Das Ladeverhalten selbst sieht vorbildlich aus. Das CC/CV-Verfahren wird sehr gut umgesetzt, sogar die steigende Spannung des Akkus wird berücksichtigt, das sieht man selten. Auch die Terminierung auf nahezu Null gefällt mir gut. Insgesamt ist des Ladeprofil sehr schonend für den Akku, dazu passen auch die konservativ gewählten knapp 9W Ladeleistung – etwas unter 0,5C. Das mag zwar nicht das schnellst sein, ist aber definitiv schonend für den Akku und in dem kleinen Gehäuse in meinen Augen eine gute Wahl.
Zusammenfassung
Sofirn hat zur Zeit ein Händchen für Stirnlampen.
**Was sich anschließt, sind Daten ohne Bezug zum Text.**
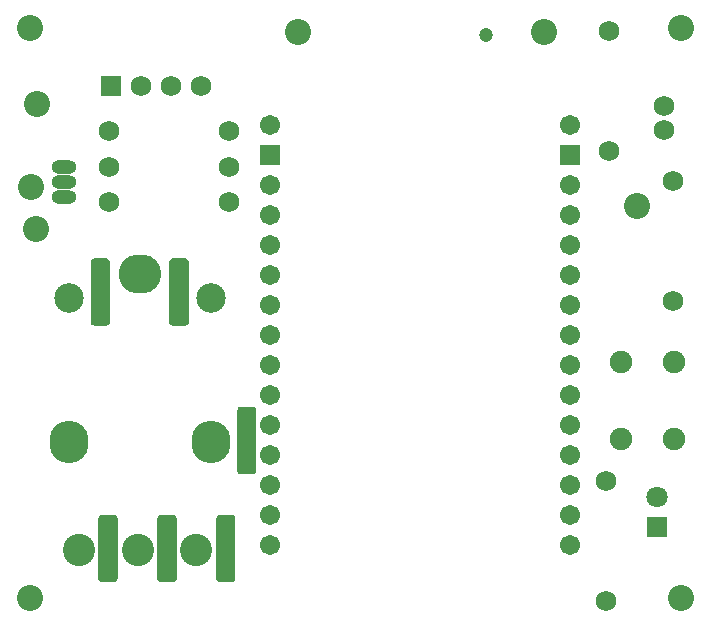
<source format=gts>
%FSTAX23Y23*%
%MOIN*%
%SFA1B1*%

%IPPOS*%
%ADD15C,0.086740*%
%ADD16O,0.083000X0.046000*%
%ADD17C,0.074930*%
%ADD18C,0.068000*%
%ADD19C,0.067060*%
%ADD20R,0.067060X0.067060*%
%ADD21R,0.070990X0.070990*%
%ADD22C,0.070990*%
%ADD23O,0.129920X0.141730*%
%ADD24C,0.098550*%
%ADD25O,0.141730X0.129920*%
%ADD26R,0.068000X0.068000*%
%ADD27C,0.107610*%
%ADD28C,0.047370*%
%LNboard-1*%
%LPD*%
G36*
X00332Y00326D02*
X00332Y00326D01*
X00336Y00325*
X00336Y00325*
X00337Y00324*
X00337Y00324*
X00339Y00322*
X0034Y00321*
X0034Y00321*
X0034Y00321*
X00341Y00317*
X00341Y00317*
X00342Y00316*
Y00315*
Y00115*
Y00113*
X00341Y00112*
X00341Y00112*
X0034Y00108*
X0034Y00108*
X00339Y00107*
X00339Y00107*
X00337Y00105*
X00336Y00104*
X00336Y00104*
X00336Y00104*
X00332Y00103*
X00332Y00103*
X00331Y00102*
X00288*
X00287Y00103*
X00287Y00103*
X00283Y00104*
X00283Y00104*
X00282Y00105*
X0028Y00107*
X00279Y00108*
X00279Y00108*
X00279Y00108*
X00278Y00112*
X00278Y00112*
X00277Y00113*
Y00115*
Y00315*
Y00316*
X00278Y00317*
X00278Y00317*
X00279Y00321*
X00279Y00321*
X0028Y00322*
X00282Y00324*
X00283Y00325*
X00283Y00325*
X00283Y00325*
X00287Y00326*
X00287Y00326*
X00288Y00327*
X00331*
X00332Y00326*
G37*
G36*
X0053D02*
X0053Y00326D01*
X00534Y00325*
X00534Y00325*
X00534Y00324*
X00534Y00324*
X00537Y00322*
X00537Y00321*
X00537Y00321*
X00538Y00321*
X00539Y00317*
X00539Y00317*
X00539Y00316*
Y00315*
Y00115*
Y00113*
X00539Y00112*
X00539Y00112*
X00538Y00108*
X00537Y00108*
X00537Y00107*
X00537Y00107*
X00534Y00105*
X00534Y00104*
X00534Y00104*
X00534Y00104*
X0053Y00103*
X0053Y00103*
X00529Y00102*
X00485*
X00485Y00103*
X00485Y00103*
X00481Y00104*
X00481Y00104*
X0048Y00105*
X00477Y00107*
X00477Y00108*
X00477Y00108*
X00477Y00108*
X00475Y00112*
X00475Y00112*
X00475Y00113*
Y00115*
Y00315*
Y00316*
X00475Y00317*
X00475Y00317*
X00477Y00321*
X00477Y00321*
X00477Y00322*
X0048Y00324*
X0048Y00325*
X00481Y00325*
X00481Y00325*
X00485Y00326*
X00485Y00326*
X00485Y00327*
X00529*
X0053Y00326*
G37*
G36*
X00726D02*
X00726Y00326D01*
X0073Y00325*
X0073Y00325*
X0073Y00324*
X0073Y00324*
X00733Y00322*
X00733Y00321*
X00733Y00321*
X00734Y00321*
X00735Y00317*
X00735Y00317*
X00735Y00316*
Y00315*
Y00115*
Y00113*
X00735Y00112*
X00735Y00112*
X00734Y00108*
X00733Y00108*
X00733Y00107*
X00733Y00107*
X0073Y00105*
X0073Y00104*
X0073Y00104*
X0073Y00104*
X00726Y00103*
X00726Y00103*
X00725Y00102*
X00681*
X00681Y00103*
X0068Y00103*
X00677Y00104*
X00676Y00104*
X00676Y00105*
X00673Y00107*
X00673Y00108*
X00673Y00108*
X00673Y00108*
X00671Y00112*
X00671Y00112*
X00671Y00113*
Y00115*
Y00315*
Y00316*
X00671Y00317*
X00671Y00317*
X00673Y00321*
X00673Y00321*
X00673Y00322*
X00676Y00324*
X00676Y00325*
X00676Y00325*
X00677Y00325*
X0068Y00326*
X00681Y00326*
X00681Y00327*
X00725*
X00726Y00326*
G37*
G36*
X0057Y01181D02*
X0057Y01181D01*
X00574Y0118*
X00574Y0118*
X00574Y01179*
X00574Y01179*
X00577Y01177*
X00577Y01176*
X00577Y01176*
X00578Y01176*
X00579Y01172*
X00579Y01172*
X00579Y01171*
Y0117*
Y0097*
Y00968*
X00579Y00967*
X00579Y00967*
X00578Y00963*
X00577Y00963*
X00577Y00962*
X00577Y00962*
X00574Y0096*
X00574Y00959*
X00574Y00959*
X00574Y00959*
X0057Y00958*
X0057Y00958*
X00569Y00957*
X00525*
X00525Y00958*
X00525Y00958*
X00521Y00959*
X00521Y00959*
X0052Y0096*
X00517Y00962*
X00517Y00963*
X00517Y00963*
X00517Y00963*
X00515Y00967*
X00515Y00967*
X00515Y00968*
Y0097*
Y0117*
Y01171*
X00515Y01172*
X00515Y01172*
X00517Y01176*
X00517Y01176*
X00517Y01177*
X0052Y01179*
X0052Y0118*
X00521Y0118*
X00521Y0118*
X00525Y01181*
X00525Y01181*
X00525Y01182*
X00569*
X0057Y01181*
G37*
G36*
X00306D02*
X00307Y01181D01*
X00311Y0118*
X00311Y0118*
X00311Y0118*
X00311Y01179*
X00314Y01177*
X00314Y01177*
X00314Y01176*
X00314Y01176*
X00316Y01172*
X00316Y01172*
X00316Y01171*
Y0117*
Y0097*
Y00968*
X00316Y00967*
X00316Y00967*
X00314Y00963*
X00314Y00963*
X00314Y00963*
X00314Y00962*
X00311Y0096*
X00311Y00959*
X00311Y00959*
X00307Y00958*
X00306Y00958*
X00306Y00957*
X00262*
X00262Y00958*
X00261Y00958*
X00258Y00959*
X00257Y00959*
X00257Y00959*
X00257Y0096*
X00254Y00962*
X00254Y00963*
X00254Y00963*
X00252Y00967*
X00252Y00967*
X00252Y00968*
Y0097*
Y0117*
Y01171*
X00252Y01172*
X00252Y01172*
X00254Y01176*
X00254Y01176*
X00254Y01176*
X00254Y01177*
X00257Y01179*
X00257Y01179*
X00257Y0118*
X00258Y0118*
X00261Y01181*
X00262Y01181*
X00262Y01182*
X00306*
X00306Y01181*
G37*
G36*
X00795Y00686D02*
X00795Y00686D01*
X00799Y00685*
X00799Y00685*
X00799Y00684*
X00799Y00684*
X00802Y00682*
X00802Y00681*
X00802Y00681*
X00803Y00681*
X00804Y00677*
X00804Y00677*
X00804Y00676*
Y00675*
Y00475*
Y00473*
X00804Y00472*
X00804Y00472*
X00803Y00468*
X00802Y00468*
X00802Y00467*
X00802Y00467*
X00799Y00465*
X00799Y00464*
X00799Y00464*
X00799Y00464*
X00795Y00463*
X00795Y00463*
X00794Y00462*
X0075*
X0075Y00463*
X0075Y00463*
X00746Y00464*
X00746Y00464*
X00745Y00465*
X00742Y00467*
X00742Y00468*
X00742Y00468*
X00742Y00468*
X0074Y00472*
X0074Y00472*
X0074Y00473*
Y00475*
Y00675*
Y00676*
X0074Y00677*
X0074Y00677*
X00742Y00681*
X00742Y00681*
X00742Y00682*
X00745Y00684*
X00745Y00685*
X00746Y00685*
X00746Y00685*
X0075Y00686*
X0075Y00686*
X0075Y00687*
X00794*
X00795Y00686*
G37*
G54D15*
X00055Y0142D03*
X0007Y0128D03*
X02075Y01355D03*
X01765Y01935D03*
X00075Y01695D03*
X00945Y01935D03*
X0005Y0195D03*
X0222D03*
Y0005D03*
X0005D03*
G54D16*
X00165Y01485D03*
Y01435D03*
Y01385D03*
G54D17*
X0202Y00835D03*
Y00579D03*
X02197D03*
Y00835D03*
G54D18*
X02195Y0104D03*
Y0144D03*
X00715Y01485D03*
X00315D03*
X00715Y01605D03*
X00315D03*
X0198Y0154D03*
Y0194D03*
X0197Y0044D03*
Y0004D03*
X02165Y0161D03*
Y01688D03*
X00715Y0137D03*
X00315D03*
X0062Y01755D03*
X0052D03*
X0042D03*
G54D19*
X0085Y00225D03*
Y00325D03*
Y00425D03*
Y00525D03*
Y00625D03*
Y00725D03*
Y00825D03*
Y00925D03*
Y01025D03*
Y01125D03*
Y01225D03*
Y01325D03*
Y01425D03*
X0185Y00325D03*
Y00425D03*
Y00525D03*
Y00625D03*
Y00725D03*
Y00825D03*
Y00925D03*
Y01025D03*
Y01125D03*
Y01225D03*
Y01325D03*
Y01425D03*
X0085Y01625D03*
X0185D03*
Y00225D03*
G54D20*
X0085Y01525D03*
X0185D03*
G54D21*
X0214Y00285D03*
G54D22*
X0214Y00385D03*
G54D23*
X00652Y00569D03*
X0018D03*
G54D24*
X0018Y0105D03*
X00652D03*
G54D25*
X00416Y01128D03*
G54D26*
X0032Y01755D03*
G54D27*
X0041Y0021D03*
X00212D03*
X00605D03*
G54D28*
X0157Y01925D03*
M02*
</source>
Die HS21 wird nicht umsonst sehr oft empfohlen, die HS22 ist eine tolle Alternative. Die HS45 ist technisch sehr interessant. Wo reiht sich nun die HS23 ein? In meinen Augen, wenn das Gewicht nicht die Hauptsache ist oder man nicht damit laufen gehen will, auf Platz 1 meiner persönlichen Stirnlampenrangliste.Der größte Nachteil der Lampe ist wohl, wie bei jeder 21700-Stirnlampe, das Gewicht. Das Stirnband funktioniert zwar, erstaunlich bequem sogar, könnte aber trotzdem etwas moderner sein. Die Abdichtung der Lampe ist nicht optimal, für IPx6 aber mehr als ausreichend. Damit sind die negativen Punkte, die ich finden konnte, genannt.
Dem entgegen steht ein toller, ausgewogener Beam, in allen Modes. Die Lampe ist für ihr Gewicht erstaunlich bequem zu tragen und fällt mir auf dem Kopf weniger auf als die HS21. Dafür gibt es mehr Output und mehr Laufzeit. Bei einer ähnlich tollen Bedienung – mir gefällt der seitliche Drehregler noch besser als der der HS21, da ich nicht mehr Gefahr laufe, mich zu blenden, weil ich in meine Hand leuchte. Der Schalter ist einfach zu finden und auch mit Handschuhen bedienbar. Und das rote Licht der Lampe ist der Konkurrenz deutlich überlegen.
Egal, ob lange Bergtouren, die bei Dunkelheit beginnen und enden, in der Werkstatt, im Urlaub oder einfach nur auf der Gassirunde – die Lampe ist ein ziemliches Allround-Talent.